**WHAT THE TASK ASKS**
The required output is the line containing "May 24, 2025" and every line after it, transcribed exactly through the end of the data below.

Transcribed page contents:
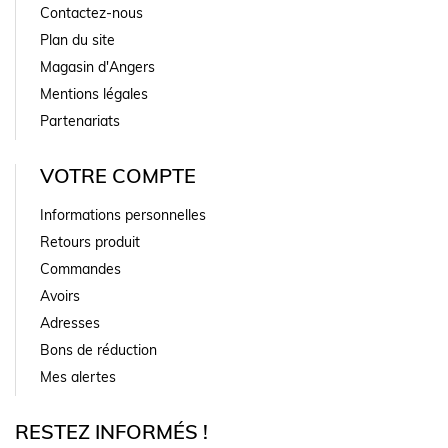
Contactez-nous
Plan du site
Magasin d'Angers
Mentions légales
Partenariats
VOTRE COMPTE
Informations personnelles
Retours produit
Commandes
Avoirs
Adresses
Bons de réduction
Mes alertes
RESTEZ INFORMÉS !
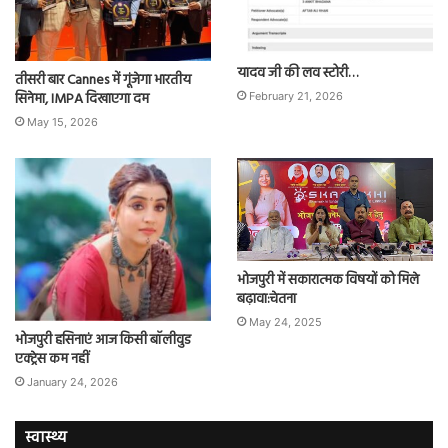
यादव जी की लव स्टोरी…
तीसरी बार Cannes में गूंजेगा भारतीय
सिनेमा, IMPA दिखाएगा दम
February 21, 2026
May 15, 2026
भोजपुरी में सकारात्मक विषयों को मिले
बढ़ावा:चेतना
May 24, 2025
भोजपुरी हसिनाएं आज किसी बॉलीवुड
एक्ट्रेस कम नहीं
January 24, 2026
स्वास्थ्य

**RESPONSE AREA**
May 24, 2025
भोजपुरी हसिनाएं आज किसी बॉलीवुड
एक्ट्रेस कम नहीं
January 24, 2026
स्वास्थ्य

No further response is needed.